LISTED ENTRIES —
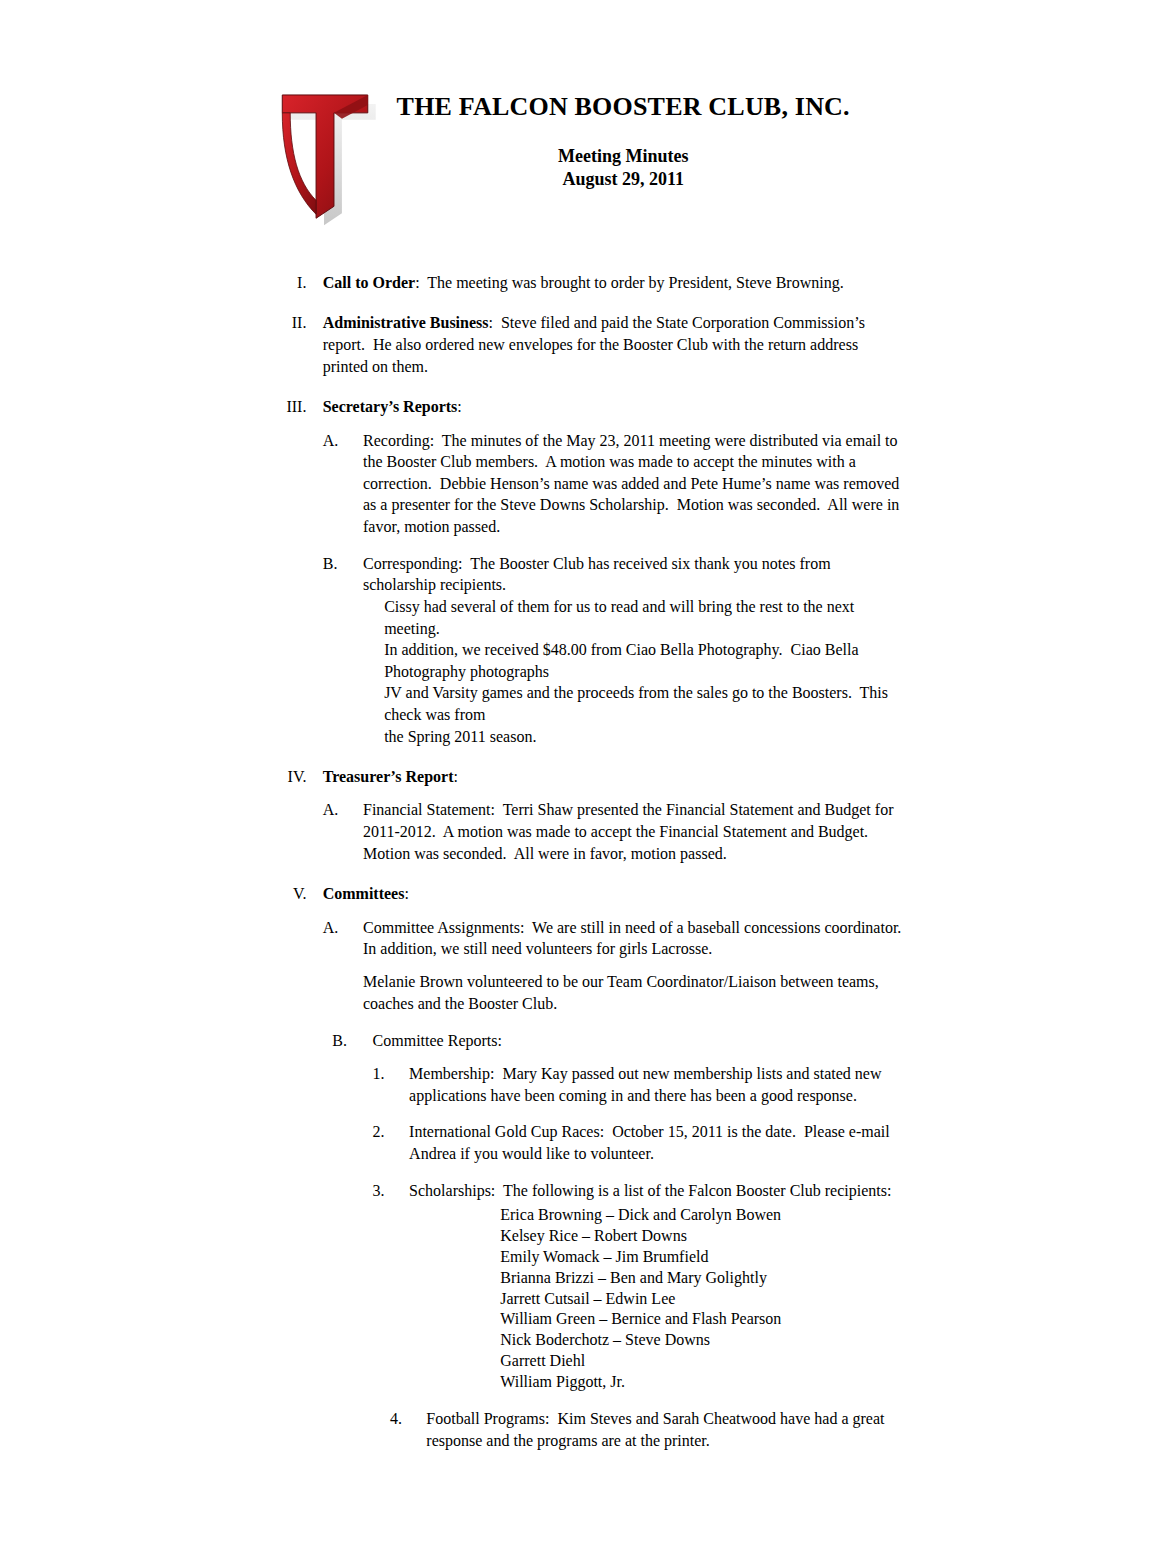THE FALCON BOOSTER CLUB, INC.
Meeting Minutes
August 29, 2011
I. Call to Order: The meeting was brought to order by President, Steve Browning.
II. Administrative Business: Steve filed and paid the State Corporation Commission’s report. He also ordered new envelopes for the Booster Club with the return address printed on them.
III. Secretary’s Reports:
A. Recording: The minutes of the May 23, 2011 meeting were distributed via email to the Booster Club members. A motion was made to accept the minutes with a correction. Debbie Henson’s name was added and Pete Hume’s name was removed as a presenter for the Steve Downs Scholarship. Motion was seconded. All were in favor, motion passed.
B. Corresponding: The Booster Club has received six thank you notes from scholarship recipients. Cissy had several of them for us to read and will bring the rest to the next meeting. In addition, we received $48.00 from Ciao Bella Photography. Ciao Bella Photography photographs JV and Varsity games and the proceeds from the sales go to the Boosters. This check was from the Spring 2011 season.
IV. Treasurer’s Report:
A. Financial Statement: Terri Shaw presented the Financial Statement and Budget for 2011-2012. A motion was made to accept the Financial Statement and Budget. Motion was seconded. All were in favor, motion passed.
V. Committees:
A. Committee Assignments: We are still in need of a baseball concessions coordinator. In addition, we still need volunteers for girls Lacrosse.
Melanie Brown volunteered to be our Team Coordinator/Liaison between teams, coaches and the Booster Club.
B. Committee Reports:
1. Membership: Mary Kay passed out new membership lists and stated new applications have been coming in and there has been a good response.
2. International Gold Cup Races: October 15, 2011 is the date. Please e-mail Andrea if you would like to volunteer.
3. Scholarships: The following is a list of the Falcon Booster Club recipients:
Erica Browning – Dick and Carolyn Bowen
Kelsey Rice – Robert Downs
Emily Womack – Jim Brumfield
Brianna Brizzi – Ben and Mary Golightly
Jarrett Cutsail – Edwin Lee
William Green – Bernice and Flash Pearson
Nick Boderchotz – Steve Downs
Garrett Diehl
William Piggott, Jr.
4. Football Programs: Kim Steves and Sarah Cheatwood have had a great response and the programs are at the printer.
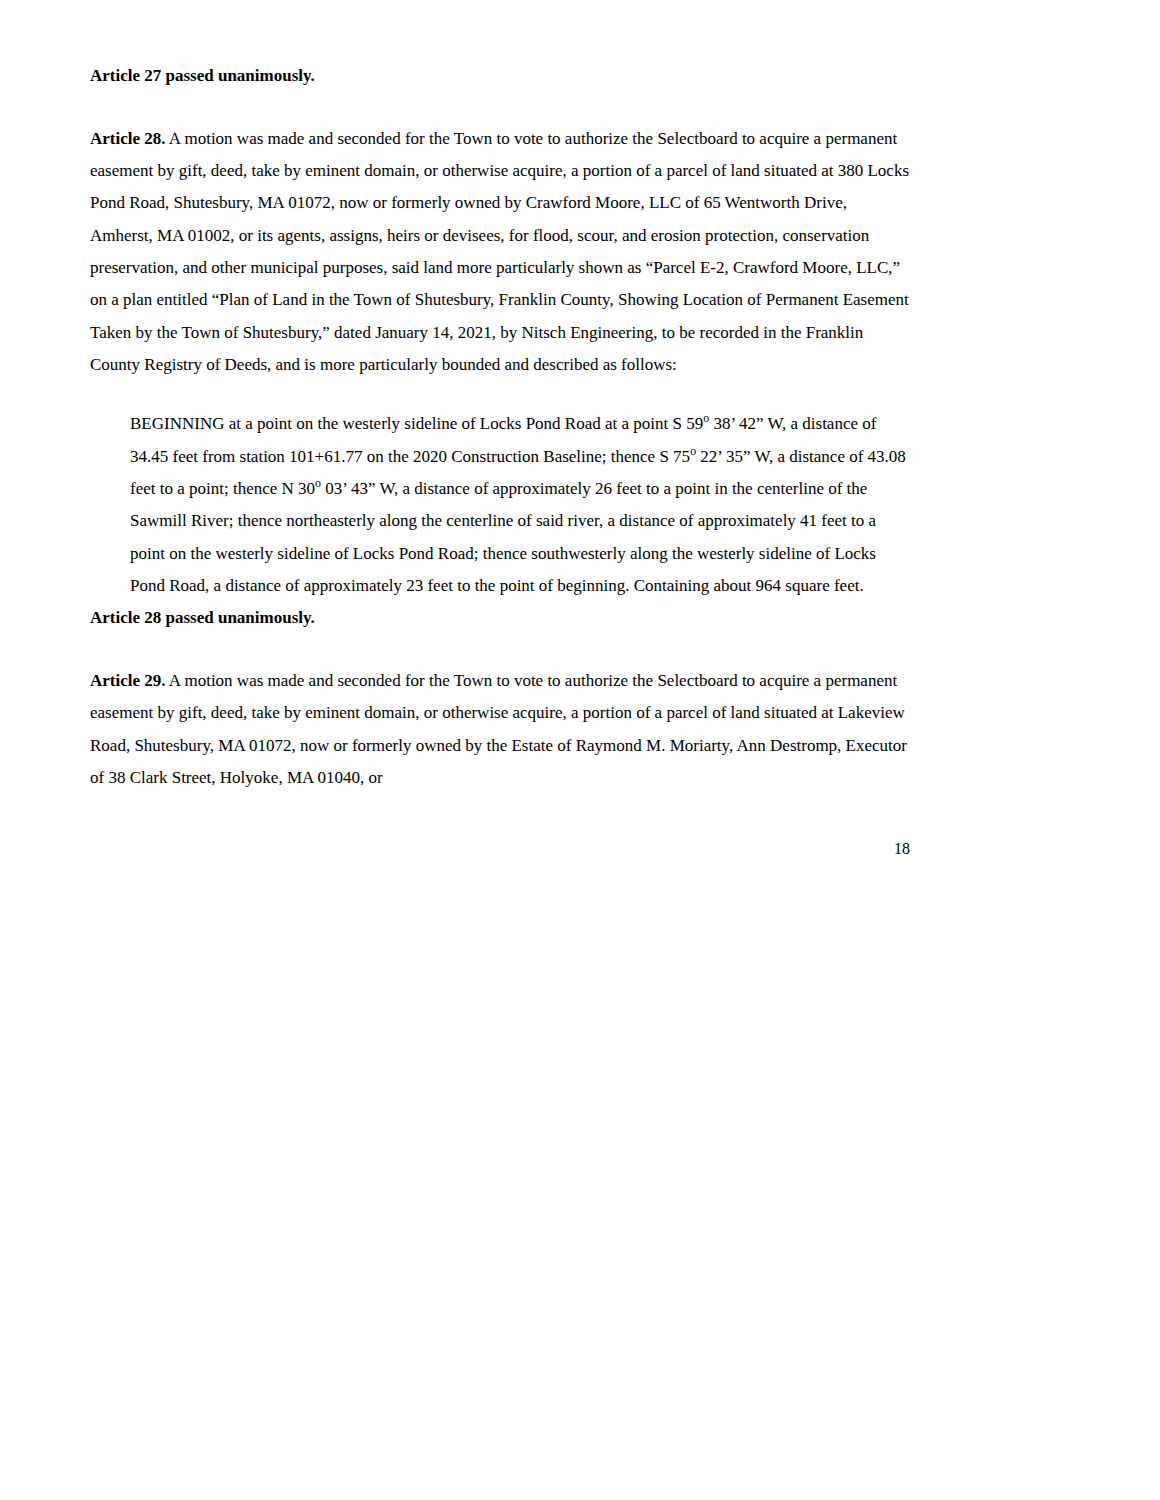Article 27 passed unanimously.
Article 28. A motion was made and seconded for the Town to vote to authorize the Selectboard to acquire a permanent easement by gift, deed, take by eminent domain, or otherwise acquire, a portion of a parcel of land situated at 380 Locks Pond Road, Shutesbury, MA 01072, now or formerly owned by Crawford Moore, LLC of 65 Wentworth Drive, Amherst, MA 01002, or its agents, assigns, heirs or devisees, for flood, scour, and erosion protection, conservation preservation, and other municipal purposes, said land more particularly shown as “Parcel E-2, Crawford Moore, LLC,” on a plan entitled “Plan of Land in the Town of Shutesbury, Franklin County, Showing Location of Permanent Easement Taken by the Town of Shutesbury,” dated January 14, 2021, by Nitsch Engineering, to be recorded in the Franklin County Registry of Deeds, and is more particularly bounded and described as follows:
BEGINNING at a point on the westerly sideline of Locks Pond Road at a point S 59o 38’ 42” W, a distance of 34.45 feet from station 101+61.77 on the 2020 Construction Baseline; thence S 75o 22’ 35” W, a distance of 43.08 feet to a point; thence N 30o 03’ 43” W, a distance of approximately 26 feet to a point in the centerline of the Sawmill River; thence northeasterly along the centerline of said river, a distance of approximately 41 feet to a point on the westerly sideline of Locks Pond Road; thence southwesterly along the westerly sideline of Locks Pond Road, a distance of approximately 23 feet to the point of beginning. Containing about 964 square feet.
Article 28 passed unanimously.
Article 29. A motion was made and seconded for the Town to vote to authorize the Selectboard to acquire a permanent easement by gift, deed, take by eminent domain, or otherwise acquire, a portion of a parcel of land situated at Lakeview Road, Shutesbury, MA 01072, now or formerly owned by the Estate of Raymond M. Moriarty, Ann Destromp, Executor of 38 Clark Street, Holyoke, MA 01040, or
18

TASK INSTRUCTIONS — All that should be printed is the run of lines above from the one with "Article 27 passed unanimously." through the one with "BEGINNING at a", both included, exactly as given, with pictures left out.

EXERCISE ANSWER —
Article 27 passed unanimously.
Article 28. A motion was made and seconded for the Town to vote to authorize the Selectboard to acquire a permanent easement by gift, deed, take by eminent domain, or otherwise acquire, a portion of a parcel of land situated at 380 Locks Pond Road, Shutesbury, MA 01072, now or formerly owned by Crawford Moore, LLC of 65 Wentworth Drive, Amherst, MA 01002, or its agents, assigns, heirs or devisees, for flood, scour, and erosion protection, conservation preservation, and other municipal purposes, said land more particularly shown as “Parcel E-2, Crawford Moore, LLC,” on a plan entitled “Plan of Land in the Town of Shutesbury, Franklin County, Showing Location of Permanent Easement Taken by the Town of Shutesbury,” dated January 14, 2021, by Nitsch Engineering, to be recorded in the Franklin County Registry of Deeds, and is more particularly bounded and described as follows:
BEGINNING at a point on the westerly sideline of Locks Pond Road at a point S 59o 38’ 42” W, a distance of 34.45 feet from station 101+61.77 on the 2020 Construction Baseline; thence S 75o 22’ 35” W, a distance of 43.08 feet to a point; thence N 30o 03’ 43” W, a distance of approximately 26 feet to a point in the centerline of the Sawmill River; thence northeasterly along the centerline of said river, a distance of approximately 41 feet to a point on the westerly sideline of Locks Pond Road; thence southwesterly along the westerly sideline of Locks Pond Road, a distance of approximately 23 feet to the point of beginning. Containing about 964 square feet.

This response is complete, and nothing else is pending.